◆ INSTRUCTIONS TO FOLLOW ◆
Put every line of the records below into a numbered list, skipping blank lines and leaving out the pictures.

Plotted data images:

________

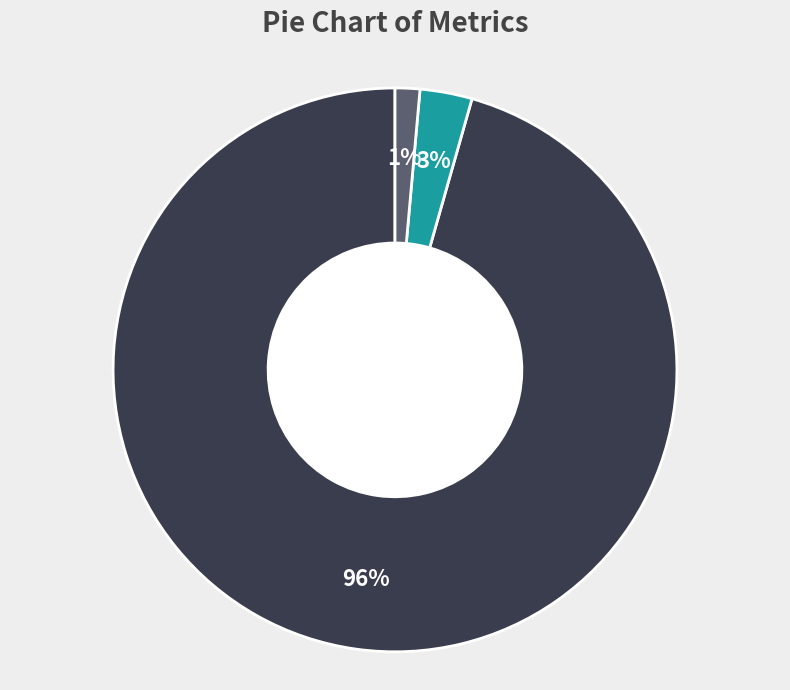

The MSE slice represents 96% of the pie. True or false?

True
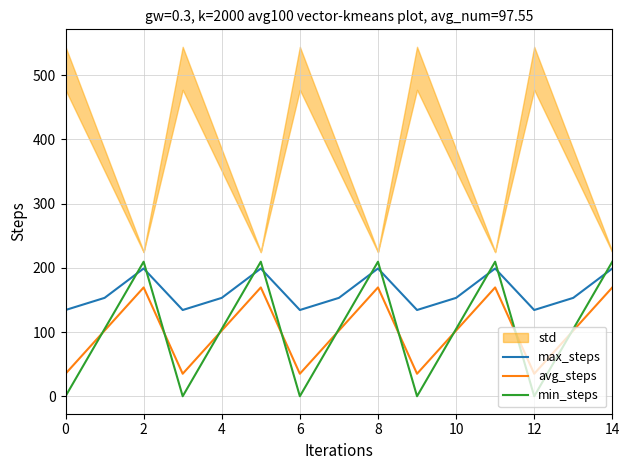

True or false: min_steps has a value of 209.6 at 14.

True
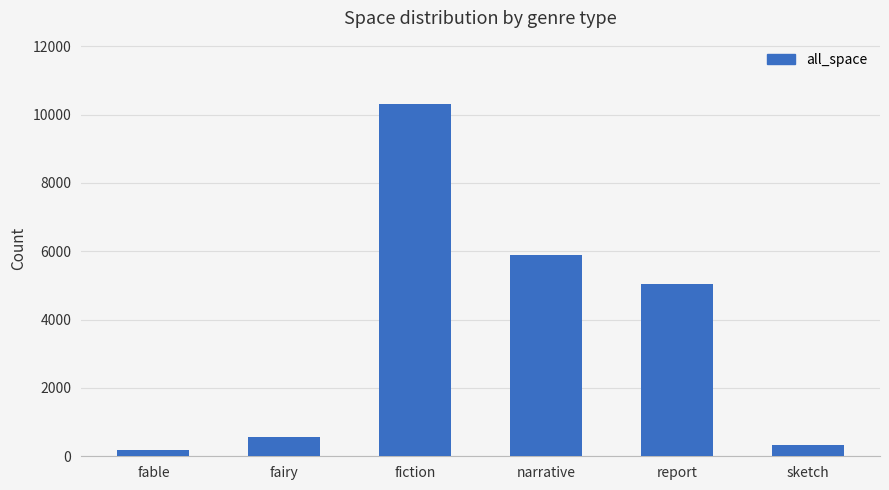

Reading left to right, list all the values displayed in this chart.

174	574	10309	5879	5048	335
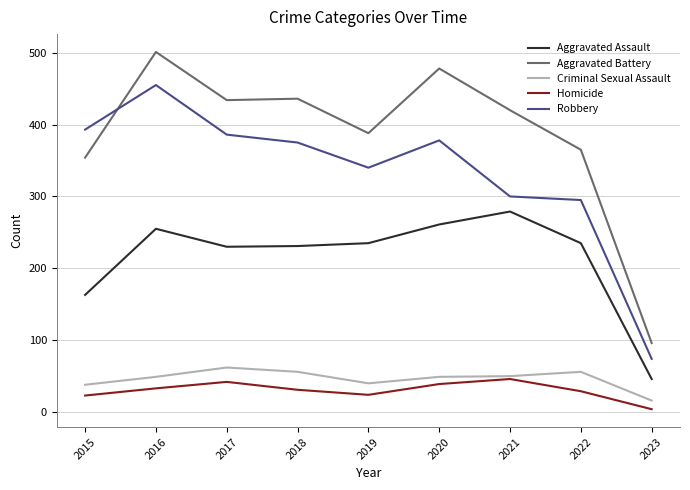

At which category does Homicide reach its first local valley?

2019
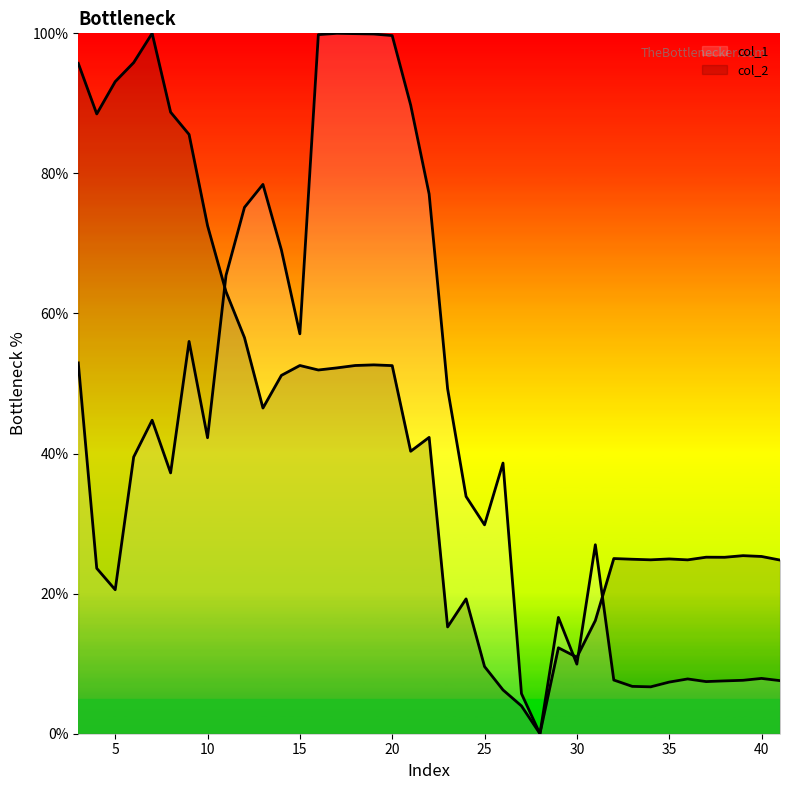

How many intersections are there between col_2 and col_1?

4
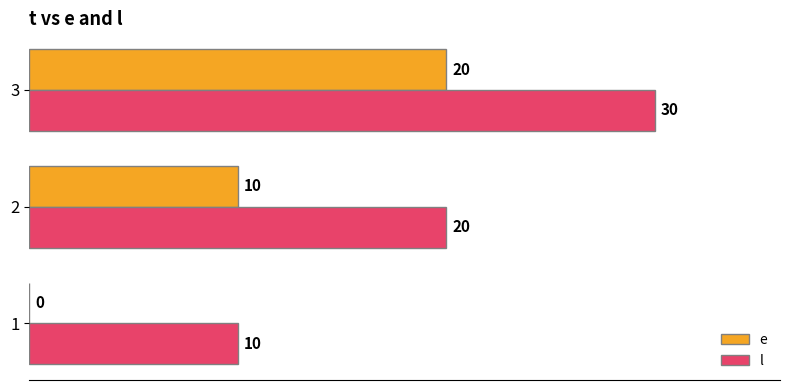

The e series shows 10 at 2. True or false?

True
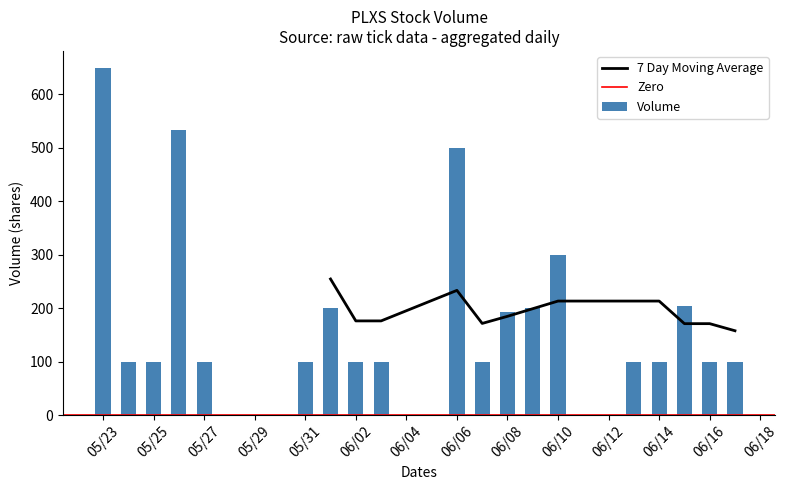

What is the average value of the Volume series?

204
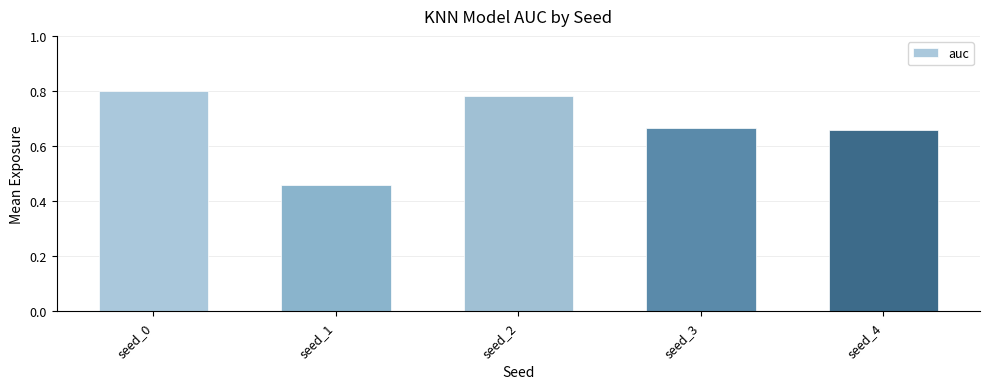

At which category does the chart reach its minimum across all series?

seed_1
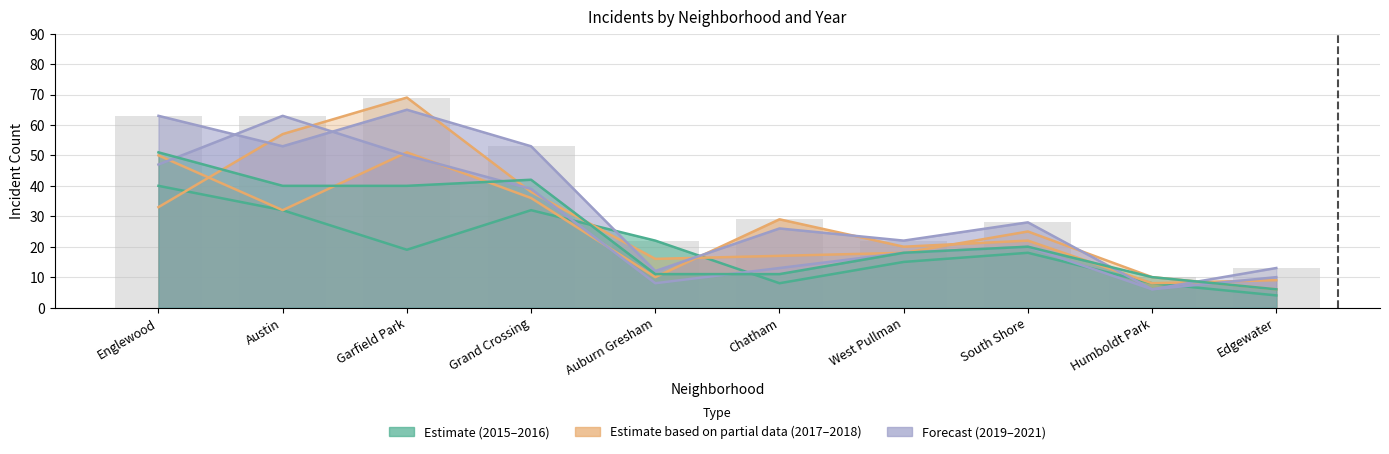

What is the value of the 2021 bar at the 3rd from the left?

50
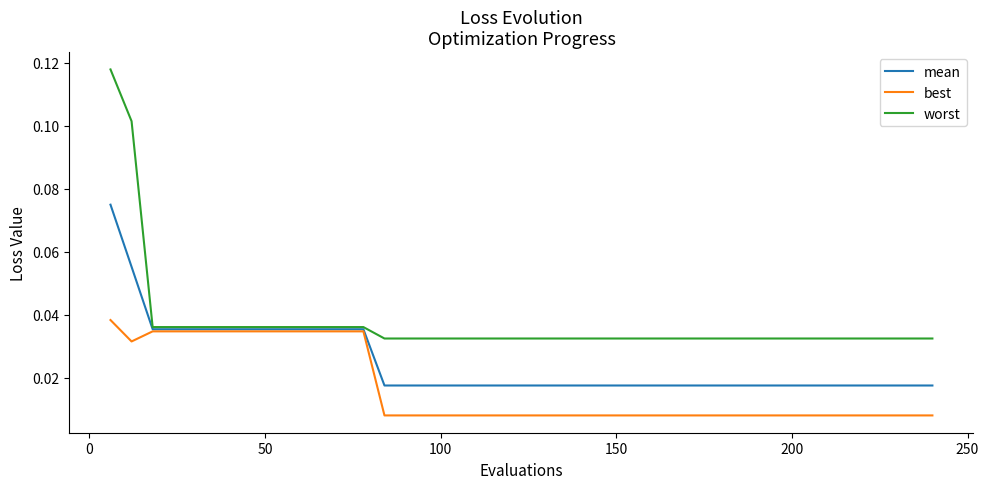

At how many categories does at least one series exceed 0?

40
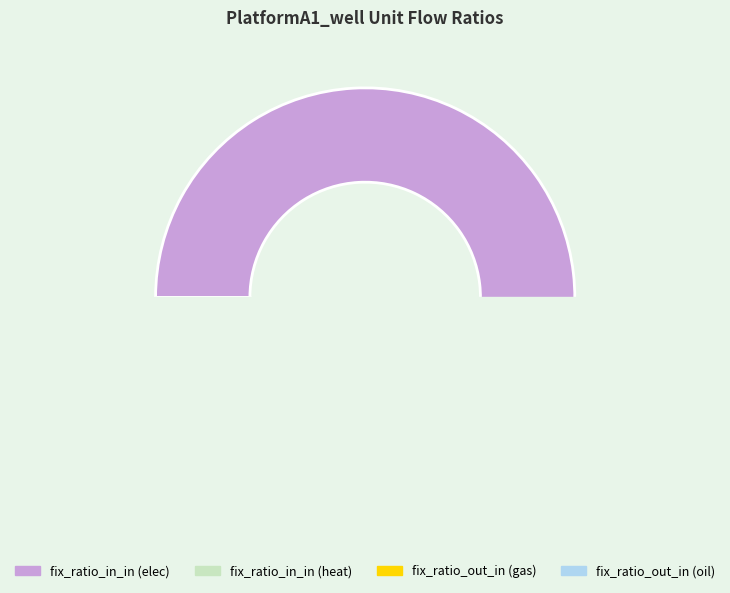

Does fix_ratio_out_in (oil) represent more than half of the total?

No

________

◆ RESPONSE FOR THIS EXERCISE ◆
1. The MSE slice represents 96% of the pie. True or false?
2. True
3. True or false: min_steps has a value of 209.6 at 14.
4. True
5. Reading left to right, list all the values displayed in this chart.
6. 174	574	10309	5879	5048	335
7. At which category does Homicide reach its first local valley?
8. 2019
9. How many intersections are there between col_2 and col_1?
10. 4
11. The e series shows 10 at 2. True or false?
12. True
13. What is the average value of the Volume series?
14. 204
15. At which category does the chart reach its minimum across all series?
16. seed_1
17. What is the value of the 2021 bar at the 3rd from the left?
18. 50
19. At how many categories does at least one series exceed 0?
20. 40
21. Does fix_ratio_out_in (oil) represent more than half of the total?
22. No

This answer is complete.